Stored items from a collection

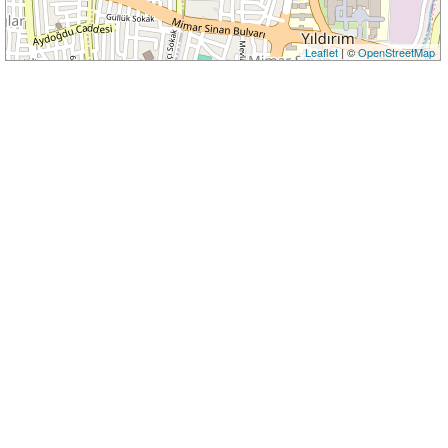
Leaflet
| ©
OpenStreetMap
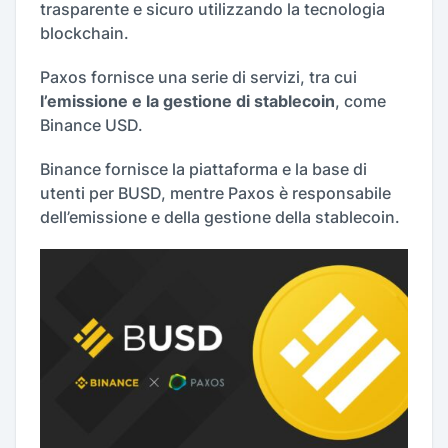
trasparente e sicuro utilizzando la tecnologia
blockchain.
Paxos fornisce una serie di servizi, tra cui
l’emissione e la gestione di stablecoin
, come
Binance USD.
Binance fornisce la piattaforma e la base di
utenti per BUSD, mentre Paxos è responsabile
dell’emissione e della gestione della stablecoin.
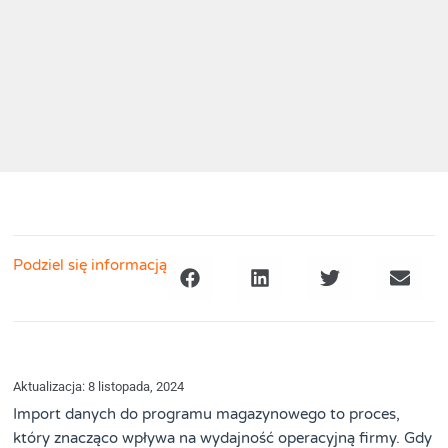
Podziel się informacją
Aktualizacja: 8 listopada, 2024
Import danych do programu magazynowego to proces,
który znacząco wpływa na wydajność operacyjną firmy. Gdy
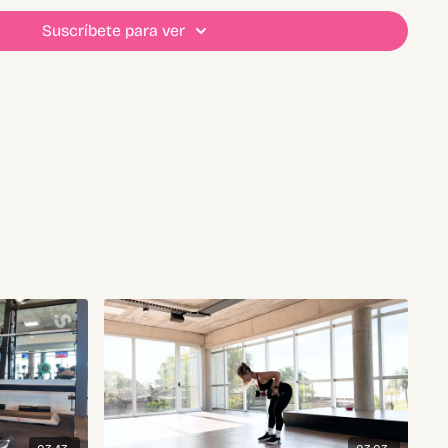
po completo
Suscríbete para ver
ón
los pesos que uses en
“Notas”
para seguir tu progreso
ntrás la planificación escrita
ón calendario
para organizar tu rutina
MO TE SENTISTE!
ntarios cómo te fue con el entrenamiento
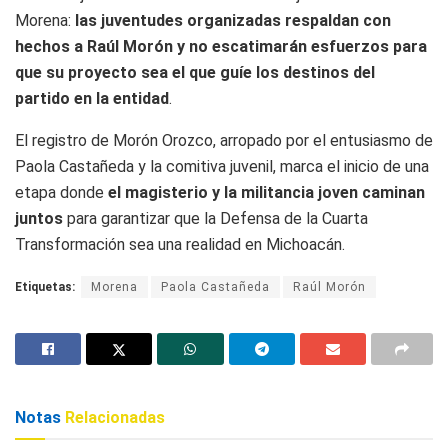
Morena:
las juventudes organizadas respaldan con
hechos a Raúl Morón y no escatimarán esfuerzos para
que su proyecto sea el que guíe los destinos del
partido en la entidad
.
El registro de Morón Orozco, arropado por el entusiasmo de
Paola Castañeda y la comitiva juvenil, marca el inicio de una
etapa donde
el magisterio y la militancia joven caminan
juntos
para garantizar que la Defensa de la Cuarta
Transformación sea una realidad en Michoacán.
Etiquetas:
Morena
Paola Castañeda
Raúl Morón
Notas
Relacionadas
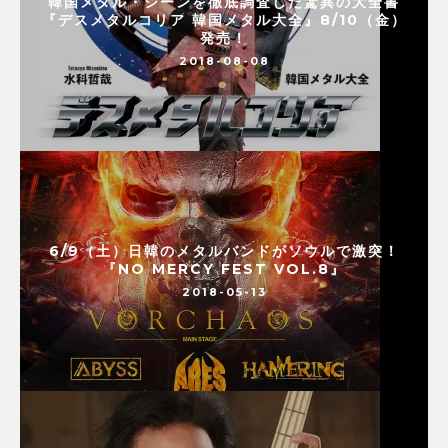
韓国メタル・シーンを徹底調査した驚異の大全書
『デスメタルコリア 韓国メタル大全』8/10（金）
発売！
2018-08-08
6/9（土）日韓のメタルバンドがソウルで激突！
『NO MERCY FEST VOL.8』
2018-05-13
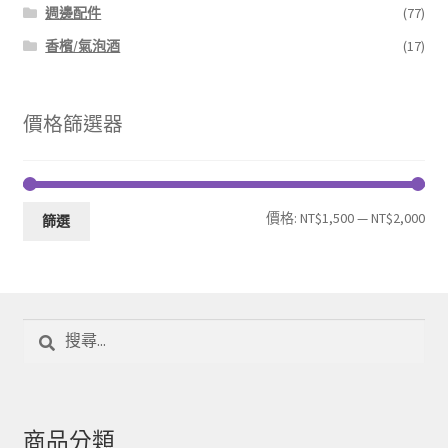
週邊配件
(77)
香檳/氣泡酒
(17)
價格篩選器
最
最
價格:
NT$1,500
—
NT$2,000
篩選
低
高
價
價
格
格
搜
尋
關
鍵
字:
商品分類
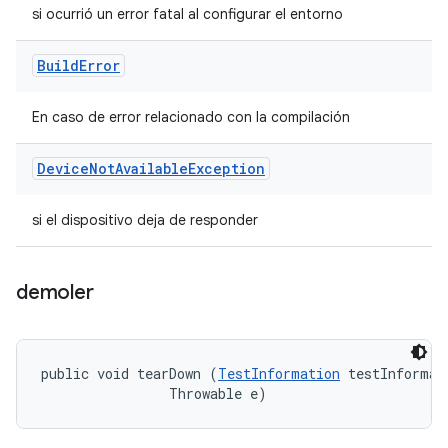
si ocurrió un error fatal al configurar el entorno
Build
Error
En caso de error relacionado con la compilación
Device
Not
Available
Exception
si el dispositivo deja de responder
demoler
public void tearDown (
TestInformation
 testInformati
                Throwable e)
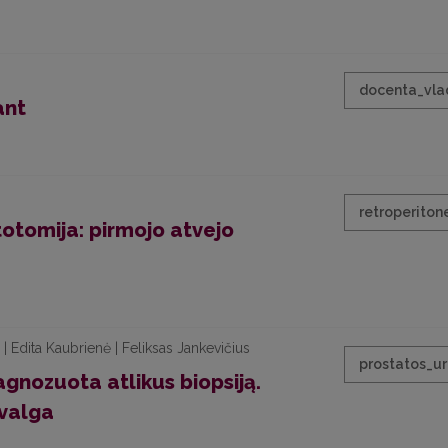
docenta_vla
ant
retroperiton
otomija: pirmojo atvejo
 | Edita Kaubrienė | Feliksas Jankevičius
prostatos_ur
agnozuota atlikus biopsiją.
žvalga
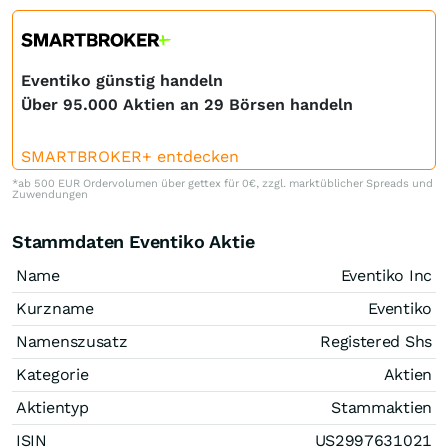
Eventiko günstig handeln
Über 95.000 Aktien an 29 Börsen handeln
SMARTBROKER+ entdecken
*ab 500 EUR Ordervolumen über gettex für 0€, zzgl. marktüblicher Spreads und
Zuwendungen
Stammdaten Eventiko Aktie
Name
Eventiko Inc
Kurzname
Eventiko
Namenszusatz
Registered Shs
Kategorie
Aktien
Aktientyp
Stammaktien
ISIN
US2997631021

About this task
Retype the lines of the listing from the line containing "si ocurrió un" through the end of the listing, both ends included, character for character. Omit the pictures from your answer.

Response area
si ocurrió un error fatal al configurar el entorno
Build
Error
En caso de error relacionado con la compilación
Device
Not
Available
Exception
si el dispositivo deja de responder
demoler
public void tearDown (
TestInformation
 testInformati
                Throwable e)
docenta_vla
ant
retroperiton
otomija: pirmojo atvejo
 | Edita Kaubrienė | Feliksas Jankevičius
prostatos_ur
agnozuota atlikus biopsiją.
žvalga
Eventiko günstig handeln
Über 95.000 Aktien an 29 Börsen handeln
SMARTBROKER+ entdecken
*ab 500 EUR Ordervolumen über gettex für 0€, zzgl. marktüblicher Spreads und
Zuwendungen
Stammdaten Eventiko Aktie
Name
Eventiko Inc
Kurzname
Eventiko
Namenszusatz
Registered Shs
Kategorie
Aktien
Aktientyp
Stammaktien
ISIN
US2997631021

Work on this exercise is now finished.